# Superposition of Forces

• PFuser1232
Actually, what I meant to say was that vectors in mathematics can be added in one way. This operation is called vector addition. The fact that the resultant is the vector sum of the forces is experimental. If we were to find the resultant of nonlinear forces, we would use an alternative approach, not "vector addition" in the sense that I have described.f

#### PFuser1232

From 38:27 to 39:20 Professor Susskind talks about how it's not so obvious that the superposition of forces works. Why is it not obvious though? Isn't it an inevitable mathematical consequence of vector addition? Have I misunderstood the superposition principle?

Professor Walter Lewin from MIT also said something similar once. "Is it obvious that the superposition principle works? No. Do we believe in it? Yes. Why do we believe in it? Because it is consistent with all our experiments."

Have I misunderstood the superposition principle?
I don't know, but why should the superposition principle apply to gravity in the first place?

Professor Walter Lewin from MIT also said something similar once. "Is it obvious that the superposition principle works? No. Do we believe in it? Yes. Why do we believe in it? Because it is consistent with all our experiments."
That pretty much applies to all of physics.

I don't know, but why should the superposition principle apply to gravity in the first place?

That pretty much applies to all of physics.

Because the force of gravity is a vector, and the resultant vector at a point is the vectorial sum of all vectors at that point.
Is this mathematical or experimental?

It is not intuitive for us that vector in physics, qualities that has both value and direction will follow a simple mathematical rule.
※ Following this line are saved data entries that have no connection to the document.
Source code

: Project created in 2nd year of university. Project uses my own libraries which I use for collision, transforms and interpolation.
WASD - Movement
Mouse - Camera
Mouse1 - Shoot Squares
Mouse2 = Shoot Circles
It is proved by experiments.

I guess that the obvious phenomenon is , in mathematical terms, the superposition of the scalar potential fields, whose gradients give us the forces(in this case gravitational). The fact that the forces follow superposition principle is a mere result of the fact that their fields are superimposed. i may be seriously wrong .

Professor Susskind talks about how it's not so obvious that the superposition of forces works. Why is it not obvious though? Isn't it an inevitable mathematical consequence of vector addition?

It's obvious that the mathematics of vector addition work that way, but why is it obvious that forces must act according to that mathematics and not something else? Indeed, we invented vector addition to describe the way forces work, and not the other way around.

Why is it not obvious though? Isn't it an inevitable mathematical consequence of vector addition?
It is not obvious, and in fact it is not true.

The question is whether or not the force law is governed by a set of linear equations. If the force law is linear then the force due to A and B together is equal to the force due to A alone plus the force due to B alone. However, if the force law is non linear (as is the case) then the force due to A and B together is different from the force due to A alone plus the force due to B alone.

It is never obvious that is the case, but it is a great simplification so we always start with that assumption and only give it up when experimental evidence forces us to conclude differently.

PFuser1232
It's obvious that the mathematics of vector addition work that way, but why is it obvious that forces must act according to that mathematics and not something else? Indeed, we invented vector addition to describe the way forces work, and not the other way around.

So it is obvious that vector addition works that way, but it's not obvious that the forces should be added in the first place. Right?

So it is obvious that vector addition works that way, but it's not obvious that the forces should be added that way in the first place until we've observed them enough to see how they work. Right?

I put a few extra words in there in the interests of precision, but I think we're saying the same thing now. If we are, yes. you're right.

I put a few extra words in there in the interests of precision, but I think we're saying the same thing now. If we are, yes. you're right.

Actually, what I meant to say was that vectors in mathematics can be added in one way. This operation is called vector addition. The fact that the resultant is the vector sum of the forces is experimental. If we were to find the resultant of nonlinear forces, we would use an alternative approach, not "vector addition" in the sense that I have described.